Within the parameters set by God, the players are free: they may choose to fight a monster or not, to take a road heading east or one heading west, to unite with other players or to go it alone. They will also have their own judgments about the game: they may think a particular forest looks frightening, or be soothed by a seaside vista. But in so far as those judgments concern the actual "coding" of the game, they are susceptible to being tested against that reality, and being proven objectively true or objectively false. If the player believes that the frightening forest is filled with goblins, when he heads into it he will discover either that it actually is and his judgment was correct, or it actually isn't, and he was wrong.

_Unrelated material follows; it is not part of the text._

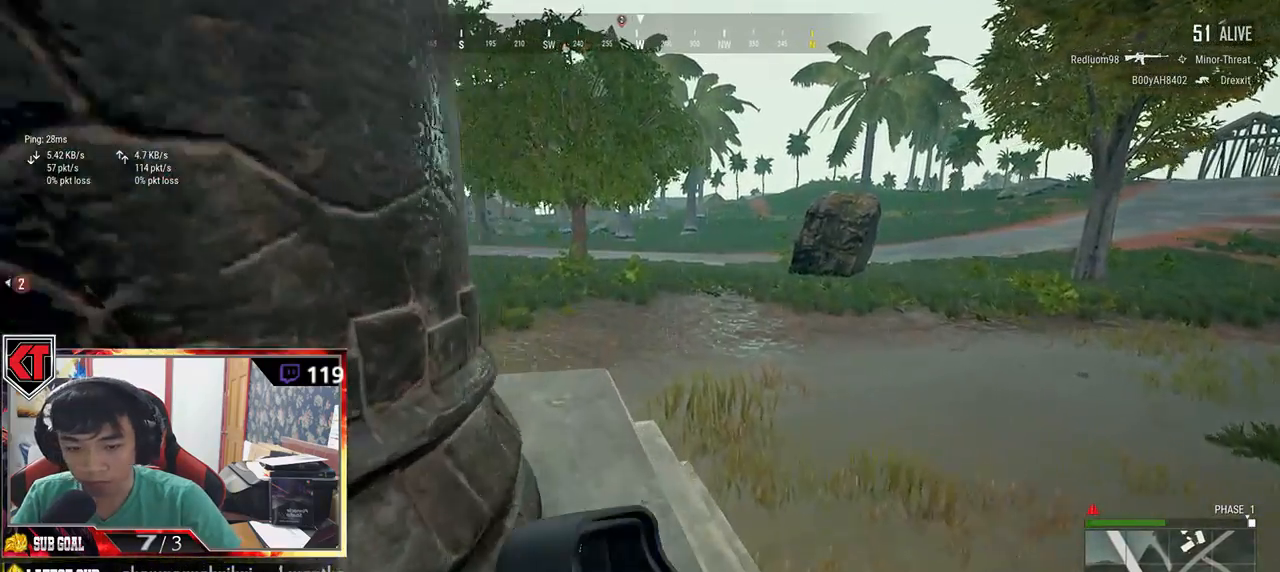
{"keys": ["shift", "w"], "mouse": [], "events": []}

Kenneth L. Pearce's remarks on the role of language in Berkeley's world are apropos here:
According to Berkeley, the perceived world is itself a language -- or, rather, a discourse in a language. Berkley intends this claim quite literally. It is the linguistic structure of the perceived world that our thought and speech about co-instantiation, physical causation, and other structural concepts aims to capture. In this way, I argue, Berkeley succeeds in preserving the common sense and scientific structure of the perceived world... Bodies can be regarded as a joint product of God's activity as speaker and our activities as interpreters and grammarians of nature. (2017, pp. 2-3)

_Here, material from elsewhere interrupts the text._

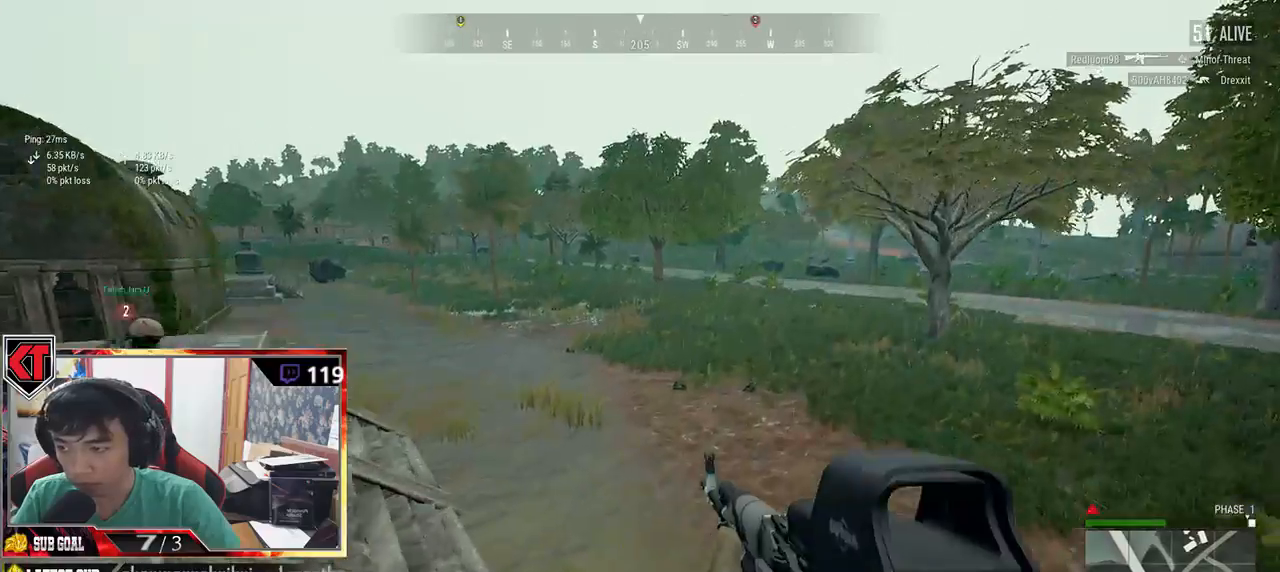
{"keys": ["d", "shift", "w"], "mouse": [], "events": []}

My metaphor is just a more colorful way of making this same point, where the logical structure of the code for the video game takes the place of linguistic structure in Pearce's argument. And if Berkeley himself had ever played a video game, he too might have reached for the idea of a programming language, rather than a natural language, as his vehicle for expressing God's creative power. (There is the difficulty that Pearce insists that language is not a metaphor here for Berkeley, but that he means this literally: the world really is "God's language." That point will be explored further in the full paper.)